▸ **WHAT IS EXPECTED**:
Every record must be restated exactly. Drop the images.

DATA EXTRACTS Block Start

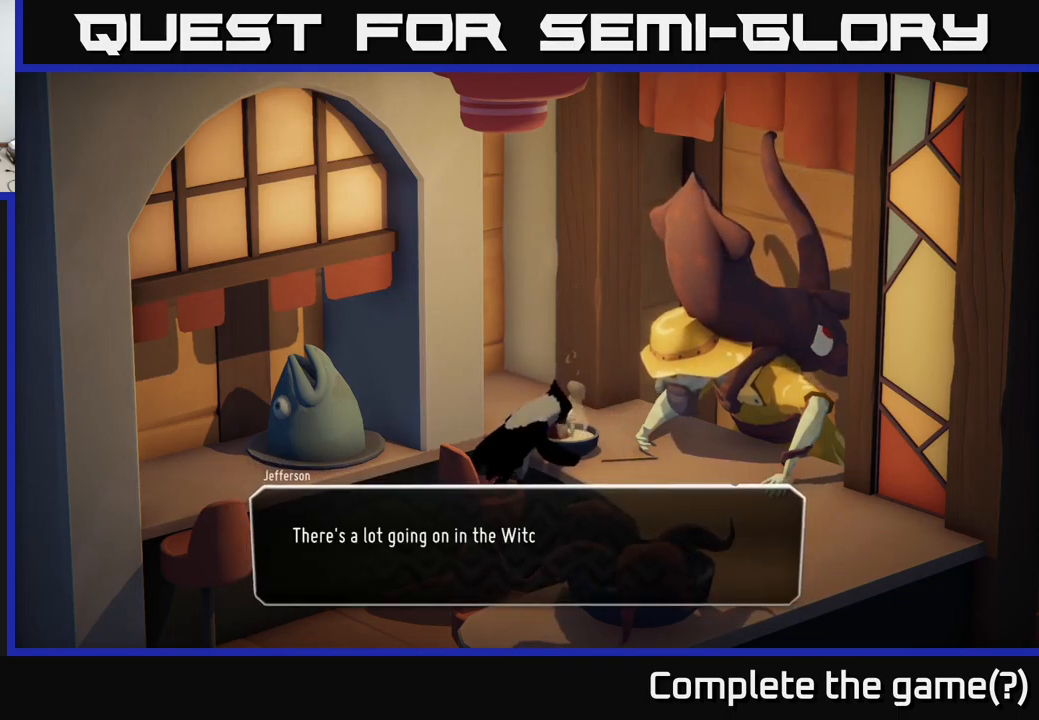
{"buttons": [], "left_stick": "center", "right_stick": "center", "events": []}
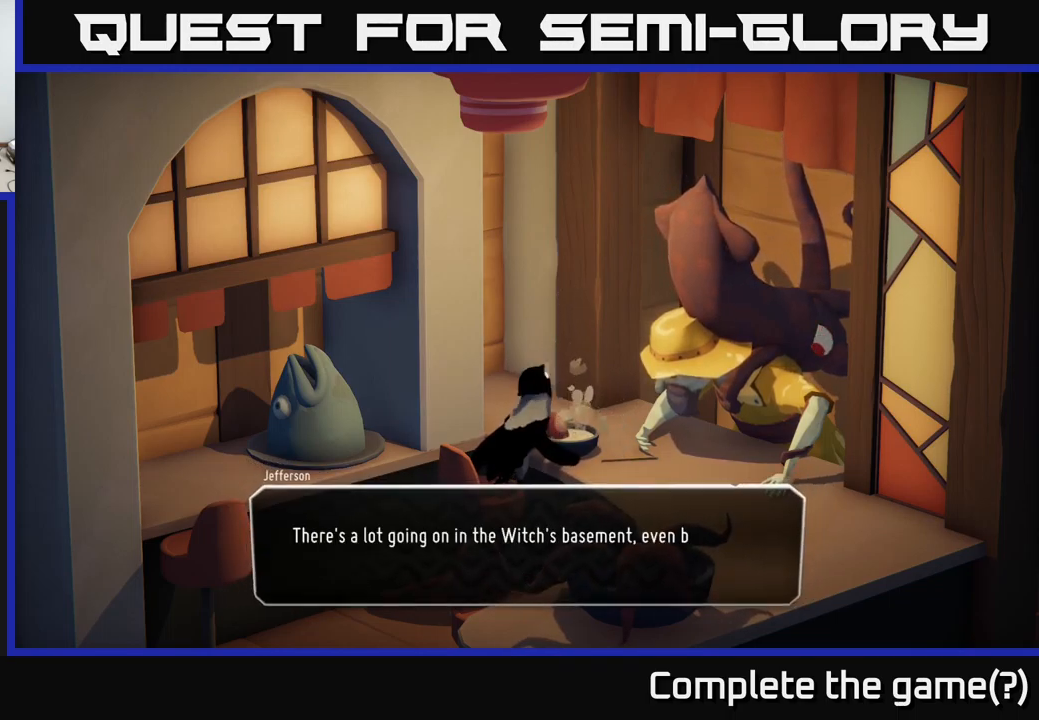
{"buttons": [], "left_stick": "center", "right_stick": "center", "events": []}
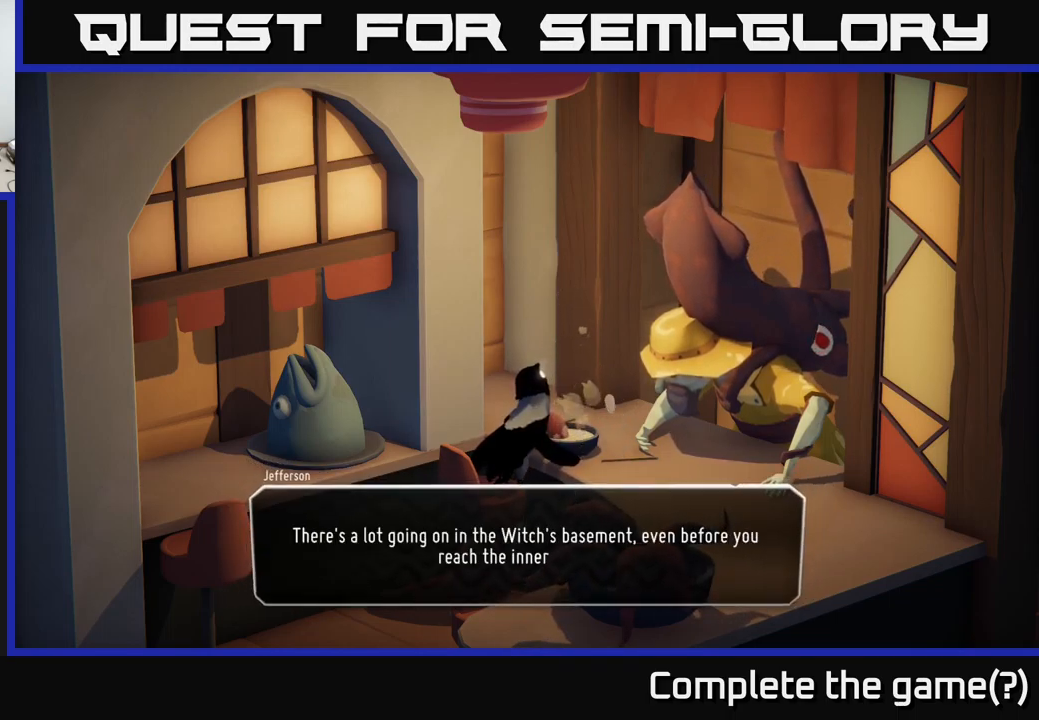
{"buttons": [], "left_stick": "center", "right_stick": "center", "events": []}
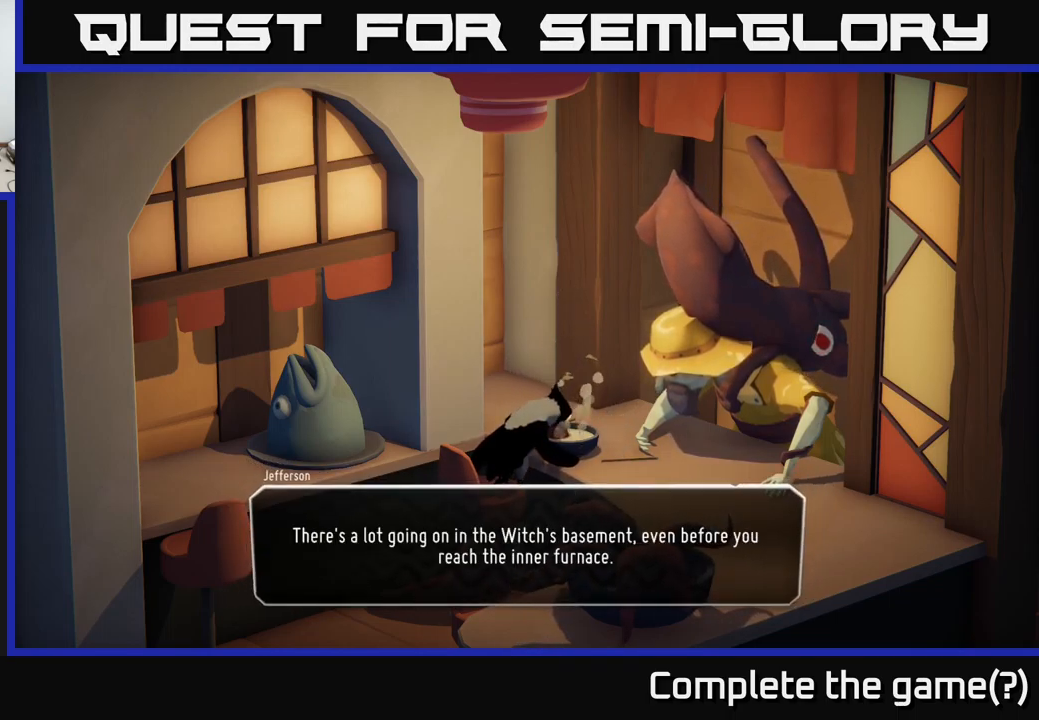
{"buttons": [], "left_stick": "center", "right_stick": "center", "events": []}
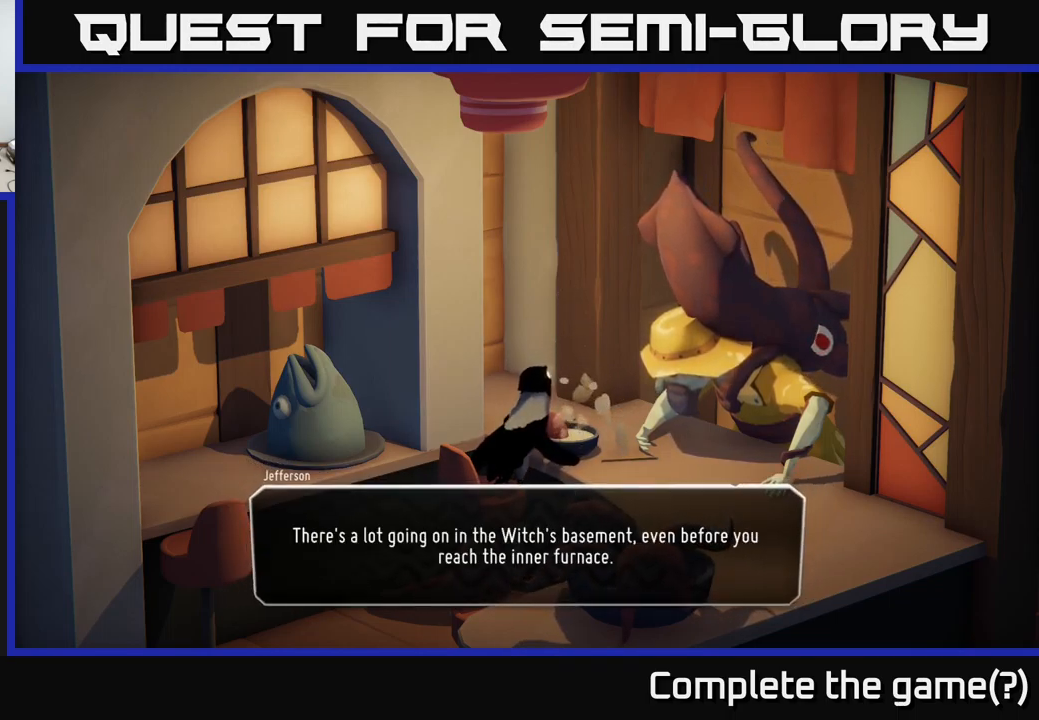
{"buttons": ["A"], "left_stick": "center", "right_stick": "center", "events": [[484, "A", "down"]]}
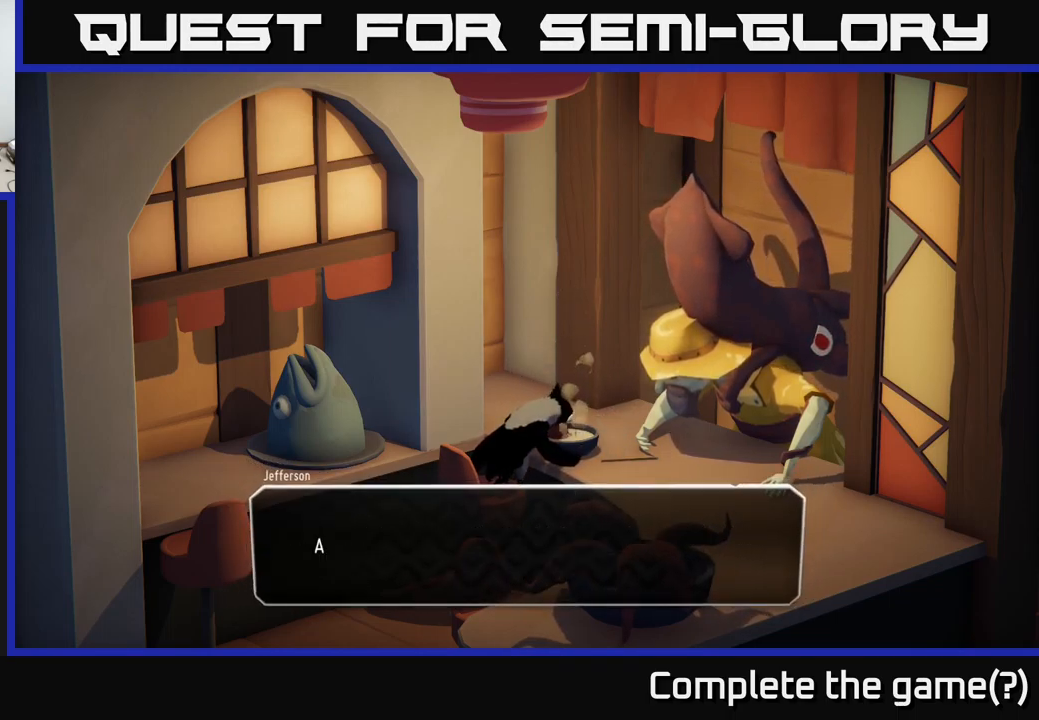
{"buttons": [], "left_stick": "center", "right_stick": "center", "events": [[50, "A", "up"]]}
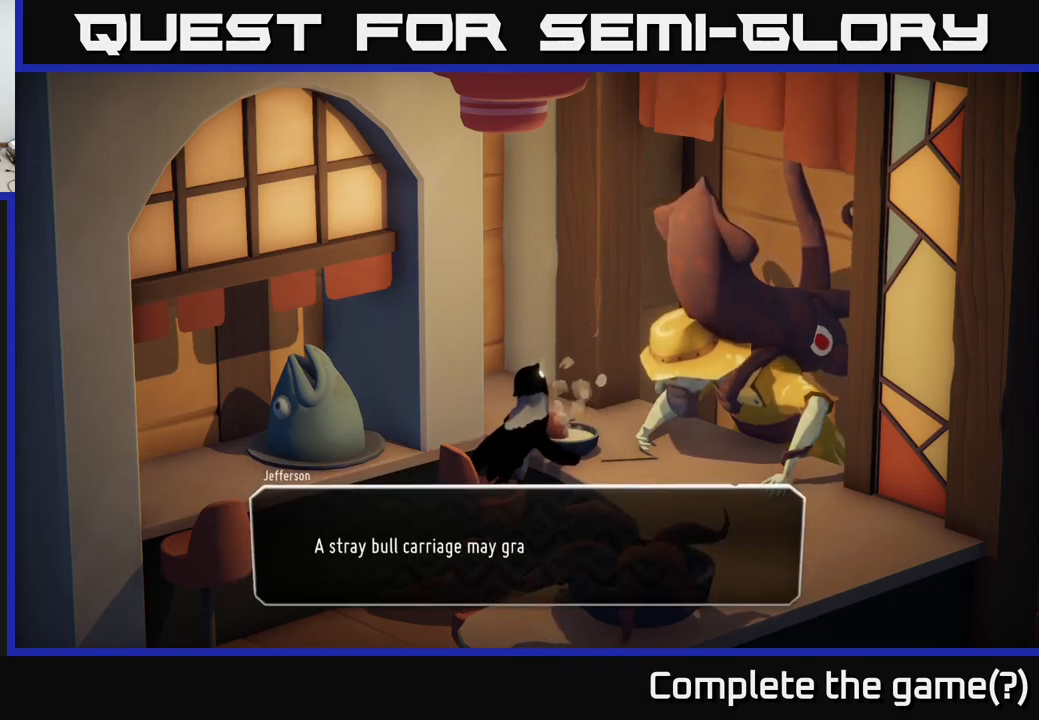
{"buttons": [], "left_stick": "center", "right_stick": "center", "events": []}
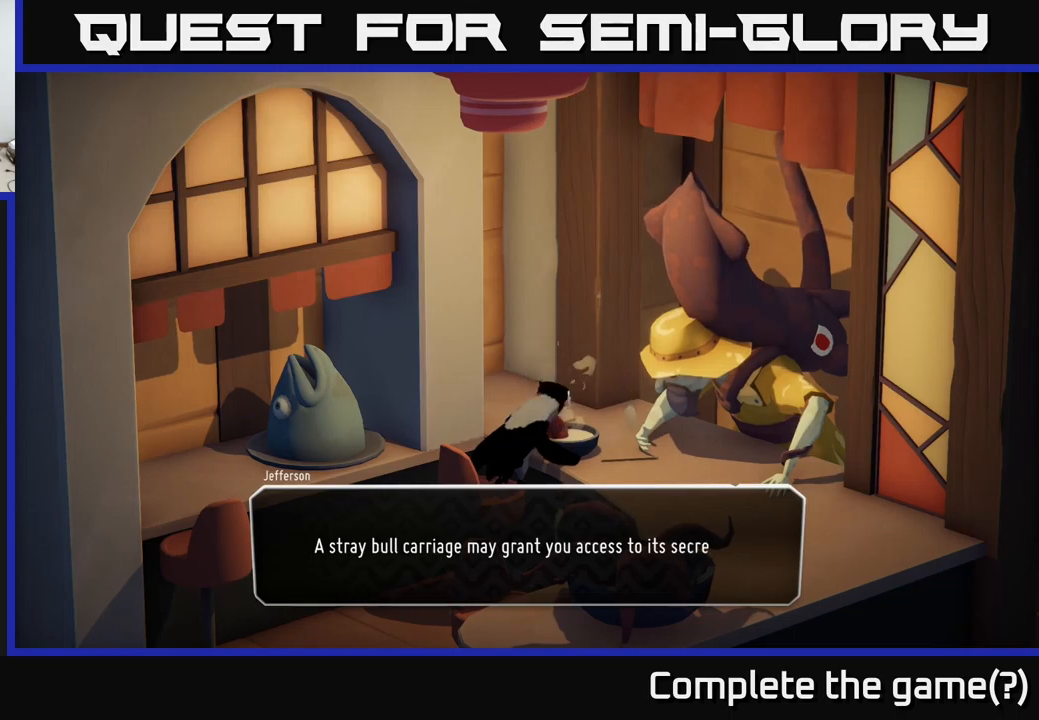
{"buttons": [], "left_stick": "center", "right_stick": "center", "events": []}
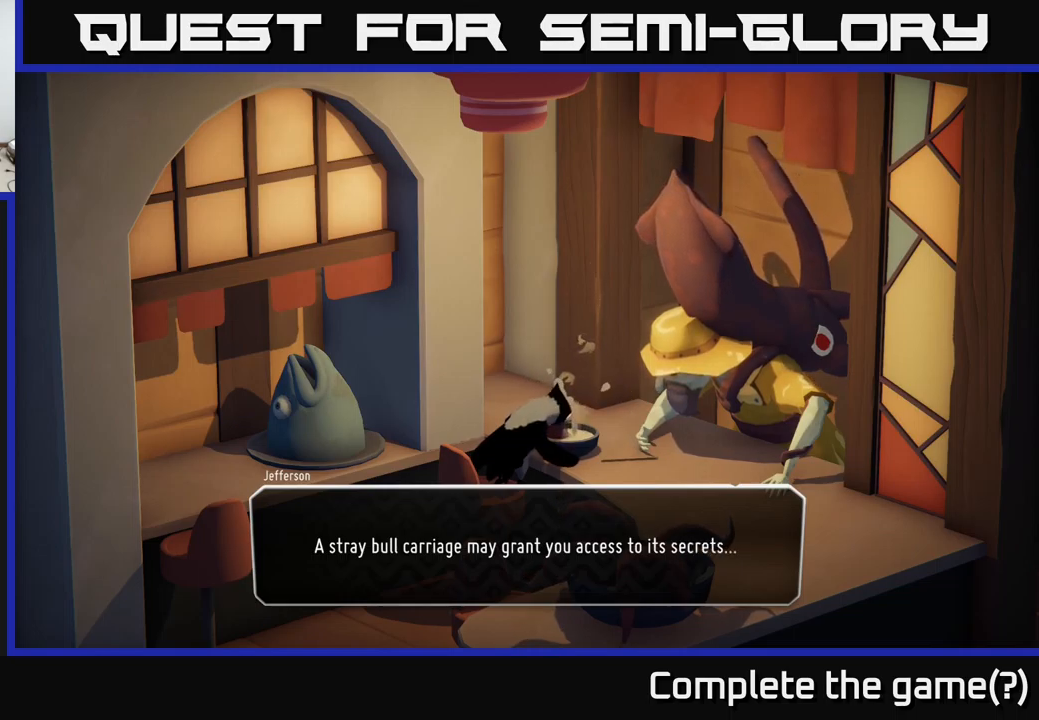
{"buttons": [], "left_stick": "center", "right_stick": "center", "events": []}
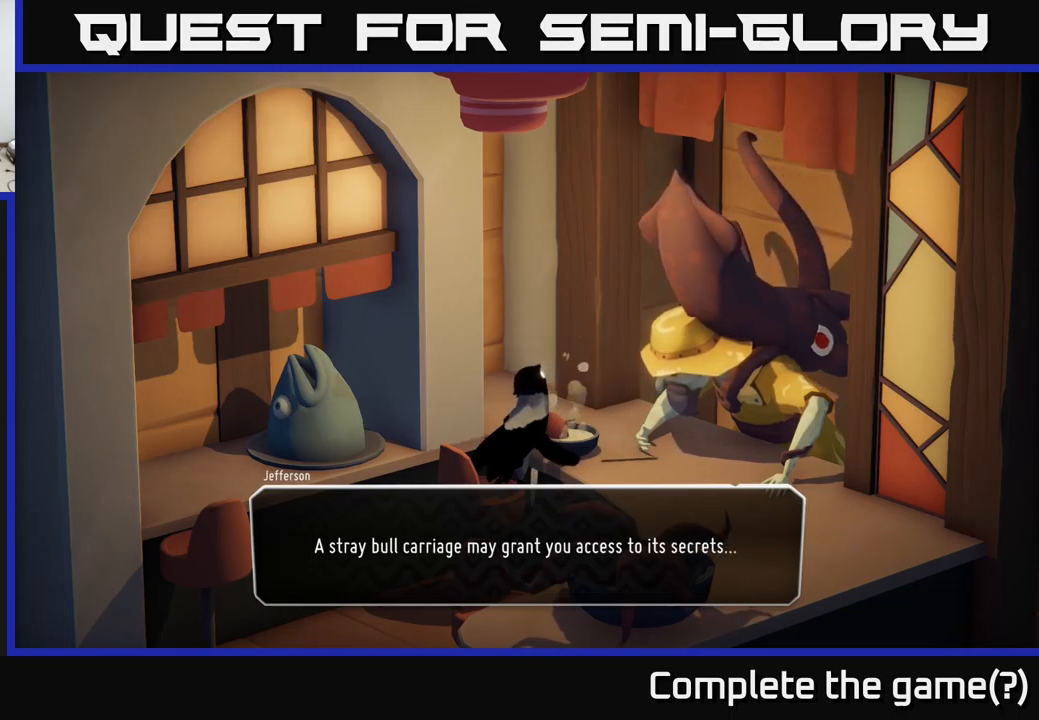
{"buttons": [], "left_stick": "center", "right_stick": "center", "events": [[317, "A", "down"], [383, "A", "up"]]}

DATA EXTRACTS Block End

▸ **YOUR RESPONSE**:
{"buttons": [], "left_stick": "center", "right_stick": "center", "events": []}
{"buttons": [], "left_stick": "center", "right_stick": "center", "events": []}
{"buttons": [], "left_stick": "center", "right_stick": "center", "events": []}
{"buttons": [], "left_stick": "center", "right_stick": "center", "events": []}
{"buttons": ["A"], "left_stick": "center", "right_stick": "center", "events": [[484, "A", "down"]]}
{"buttons": [], "left_stick": "center", "right_stick": "center", "events": [[50, "A", "up"]]}
{"buttons": [], "left_stick": "center", "right_stick": "center", "events": []}
{"buttons": [], "left_stick": "center", "right_stick": "center", "events": []}
{"buttons": [], "left_stick": "center", "right_stick": "center", "events": []}
{"buttons": [], "left_stick": "center", "right_stick": "center", "events": [[317, "A", "down"], [383, "A", "up"]]}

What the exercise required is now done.